How to: Install QLogic HBA Libraries for HP Insight Manager on ESX 3.5 U4

November 8th, 2009

I’ve just finished a piece of work upgrading a few hosts to ESX 3.5 Update 4 using the ESX deployment appliance.  As part of the upgrade I install version 8.2.0 of the HP management agents for ESX. Upon completion of the install I realised that I could not see the Qlogic HBA’s within the Insight Manager home page.

Upon investigation it appears that HP have removed the libraries from their software from version 8.0.0 onwards.  Now ideally I would have installed the libraries before installing HP Insight Manager as indicated by Arnim Van Lieshout in his great HP agent upgrade script post.  In my case I had already done the install, so in order to see the HBA’s and the connected HP Storage, I had to carry out the following steps.
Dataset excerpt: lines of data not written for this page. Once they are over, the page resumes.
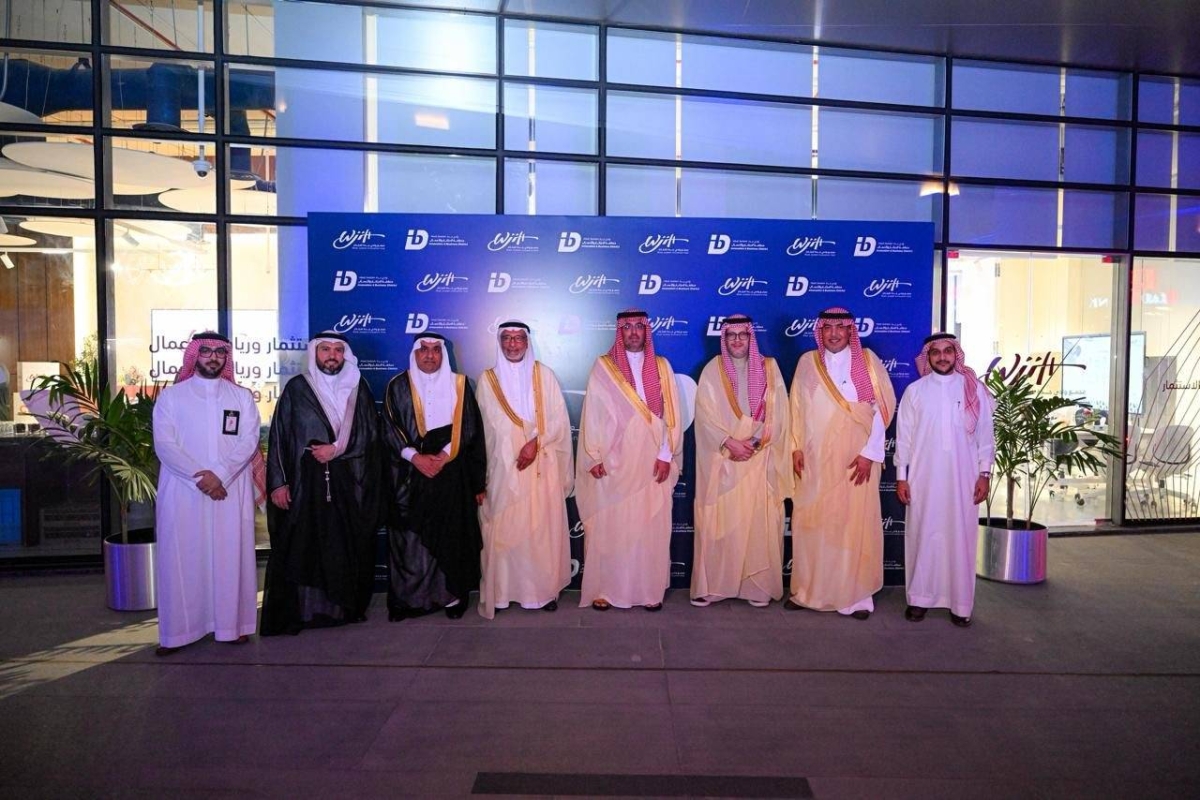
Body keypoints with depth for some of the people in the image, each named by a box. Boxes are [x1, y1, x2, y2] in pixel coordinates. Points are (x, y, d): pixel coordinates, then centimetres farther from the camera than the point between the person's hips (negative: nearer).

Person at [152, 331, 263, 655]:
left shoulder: (242, 397, 8)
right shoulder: (171, 396, 5)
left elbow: (248, 441, -2)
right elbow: (164, 444, -4)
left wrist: (220, 475, -16)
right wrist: (199, 478, -15)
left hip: (231, 490, 1)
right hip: (182, 491, 0)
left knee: (231, 557, 4)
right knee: (181, 560, 2)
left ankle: (232, 624, 13)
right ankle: (178, 630, 12)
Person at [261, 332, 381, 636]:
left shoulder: (358, 389, 9)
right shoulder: (296, 389, 4)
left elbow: (369, 433, 5)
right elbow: (278, 437, 2)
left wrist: (336, 449, -9)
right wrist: (278, 482, -5)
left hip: (348, 483, 2)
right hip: (305, 482, -1)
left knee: (347, 546, 3)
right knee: (300, 546, -2)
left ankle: (345, 607, 14)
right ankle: (297, 610, 6)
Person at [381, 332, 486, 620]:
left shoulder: (458, 384, 7)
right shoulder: (398, 386, 7)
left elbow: (468, 427, 2)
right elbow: (390, 428, 1)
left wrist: (444, 454, -11)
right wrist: (415, 457, -12)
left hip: (451, 472, 0)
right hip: (409, 473, 0)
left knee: (451, 534, 2)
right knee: (409, 538, -1)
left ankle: (452, 595, 11)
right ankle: (405, 599, 9)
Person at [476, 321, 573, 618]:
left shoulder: (544, 375, 5)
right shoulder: (487, 379, 6)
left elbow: (559, 419, -1)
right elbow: (487, 426, 5)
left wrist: (535, 442, -14)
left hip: (542, 466, 0)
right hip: (504, 467, 0)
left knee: (544, 529, 3)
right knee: (504, 530, 1)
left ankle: (546, 589, 14)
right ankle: (502, 591, 12)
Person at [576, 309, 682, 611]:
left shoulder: (662, 367, 8)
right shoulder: (603, 367, 2)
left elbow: (671, 412, 4)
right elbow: (593, 413, -1)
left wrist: (666, 454, -5)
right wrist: (594, 457, -7)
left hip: (652, 462, 2)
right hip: (613, 462, -1)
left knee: (651, 527, 4)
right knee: (609, 526, 2)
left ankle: (650, 589, 15)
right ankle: (604, 588, 12)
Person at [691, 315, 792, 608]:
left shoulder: (769, 368, 7)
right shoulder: (712, 370, 4)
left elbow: (777, 412, 0)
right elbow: (705, 412, -4)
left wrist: (753, 441, -12)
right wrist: (730, 442, -15)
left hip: (760, 460, 1)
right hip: (721, 459, -1)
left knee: (758, 522, 2)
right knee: (719, 522, 0)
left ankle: (758, 586, 10)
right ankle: (711, 585, 8)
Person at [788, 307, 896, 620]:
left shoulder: (867, 360, 0)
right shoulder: (807, 362, 7)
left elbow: (884, 407, -3)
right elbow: (797, 407, 9)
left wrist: (870, 453, -9)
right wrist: (796, 447, 1)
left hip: (856, 459, -2)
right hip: (814, 459, 2)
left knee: (855, 523, 0)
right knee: (811, 524, 6)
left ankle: (857, 594, 11)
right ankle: (808, 590, 18)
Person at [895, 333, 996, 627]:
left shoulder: (974, 390, 4)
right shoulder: (915, 390, 3)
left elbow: (985, 435, 6)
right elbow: (904, 436, 3)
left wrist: (985, 474, 0)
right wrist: (901, 476, 0)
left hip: (962, 478, 0)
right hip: (923, 478, 0)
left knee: (961, 538, 4)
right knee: (923, 536, 4)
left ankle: (960, 603, 13)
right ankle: (919, 598, 14)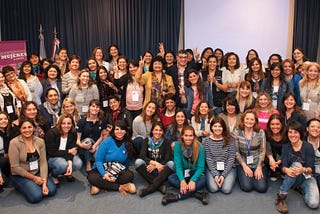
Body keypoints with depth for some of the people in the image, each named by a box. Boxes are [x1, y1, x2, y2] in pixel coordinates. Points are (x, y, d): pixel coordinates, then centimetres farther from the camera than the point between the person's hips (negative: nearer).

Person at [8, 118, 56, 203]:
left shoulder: (40, 141, -3)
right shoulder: (14, 143, -15)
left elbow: (43, 163, -6)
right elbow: (15, 167, -15)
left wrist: (44, 183, -17)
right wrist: (34, 178, -14)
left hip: (37, 173, 4)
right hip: (20, 176, -4)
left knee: (52, 191, -16)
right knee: (36, 196, -22)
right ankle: (22, 187, 8)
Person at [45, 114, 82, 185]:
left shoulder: (73, 134, -9)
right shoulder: (52, 133, -21)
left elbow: (71, 150, -16)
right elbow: (51, 152, -21)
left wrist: (70, 164, -33)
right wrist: (68, 151, -18)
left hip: (65, 156, 4)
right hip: (51, 158, -4)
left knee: (78, 163, -24)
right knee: (63, 164, -35)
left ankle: (67, 173, 10)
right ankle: (53, 175, 0)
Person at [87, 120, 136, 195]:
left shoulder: (128, 144, -2)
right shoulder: (107, 142, -12)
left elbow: (126, 162, 9)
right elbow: (98, 161, -13)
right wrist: (104, 174, -27)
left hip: (119, 171, 3)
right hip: (102, 169, -2)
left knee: (129, 175, -29)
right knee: (92, 178, -34)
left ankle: (100, 186, -22)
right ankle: (119, 187, -26)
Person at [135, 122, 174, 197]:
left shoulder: (166, 142, 2)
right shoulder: (147, 140, 4)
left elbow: (168, 159, -7)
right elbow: (142, 156, -10)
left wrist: (155, 166, -20)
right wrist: (154, 162, -27)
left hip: (161, 170, 0)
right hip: (149, 169, 1)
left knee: (171, 163, -30)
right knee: (138, 162, -27)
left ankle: (150, 187, -36)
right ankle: (159, 185, -33)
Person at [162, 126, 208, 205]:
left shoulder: (199, 147, -13)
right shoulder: (178, 145, -11)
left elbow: (200, 167, -15)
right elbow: (178, 165, -14)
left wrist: (193, 180, -32)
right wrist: (182, 180, -30)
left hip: (195, 173, -1)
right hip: (183, 173, 1)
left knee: (203, 179, -34)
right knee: (170, 178, -28)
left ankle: (178, 196, -33)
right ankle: (198, 194, -33)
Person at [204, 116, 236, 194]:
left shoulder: (230, 140, -4)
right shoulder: (206, 141, -2)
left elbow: (231, 158, -6)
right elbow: (208, 159, -5)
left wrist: (223, 175, -14)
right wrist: (215, 174, -15)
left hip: (228, 168, 0)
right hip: (212, 168, 0)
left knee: (226, 189, -20)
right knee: (213, 188, -21)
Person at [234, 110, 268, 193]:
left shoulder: (260, 132, -5)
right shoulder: (237, 132, -7)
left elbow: (262, 151, -3)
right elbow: (236, 152, -5)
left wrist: (259, 167, -9)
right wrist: (244, 166, -11)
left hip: (258, 164, 1)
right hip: (243, 163, -1)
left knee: (262, 188, -14)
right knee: (247, 187, -19)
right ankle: (243, 176, 15)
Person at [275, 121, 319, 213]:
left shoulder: (308, 147, -10)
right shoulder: (285, 147, -2)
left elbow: (311, 169, -16)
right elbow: (284, 166, -12)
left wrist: (303, 170, -40)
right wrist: (287, 170, -37)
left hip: (307, 178, -1)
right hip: (292, 179, 1)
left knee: (313, 204, -29)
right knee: (296, 164, -34)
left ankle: (302, 189, 5)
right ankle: (281, 197, -31)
I downloaded the relevant Qlogic API library for ESX 3.5 U4 from the following site  
http://support.qlogic.com/support/oem_product_detail_vmware.asp

I created a temporary folder in the /tmp partition called qlogiclib

I unzipped the contents and copied it over to the new folder using WinSCP.

I logged on to the service console and ran the following commands to stop the HP agents.

service hpsmhd stop and service hpasm stop

I then navigated to the /tmp/qlogiclib folder and ran the command ./Install.sh

I then ran the following commands in the order shown below to restart the HP agents.

service hpsmhd start
and service hpasm start

To check if it worked I navigated to https://hostname:2381 and checked for the external storage connections entry under the storage section on the home page.

Finally I deleted the /tmp/qlogiclib folder as it was no longer required.

Now the same steps carried out with vSphere ESX 4 does not have the desired effect.  Even though you can use the HBA test script located in the Qlogic API library they will not show up in HP Insight manager (Much to my annoyance).  When I eventually find a solution I will of course provide an update.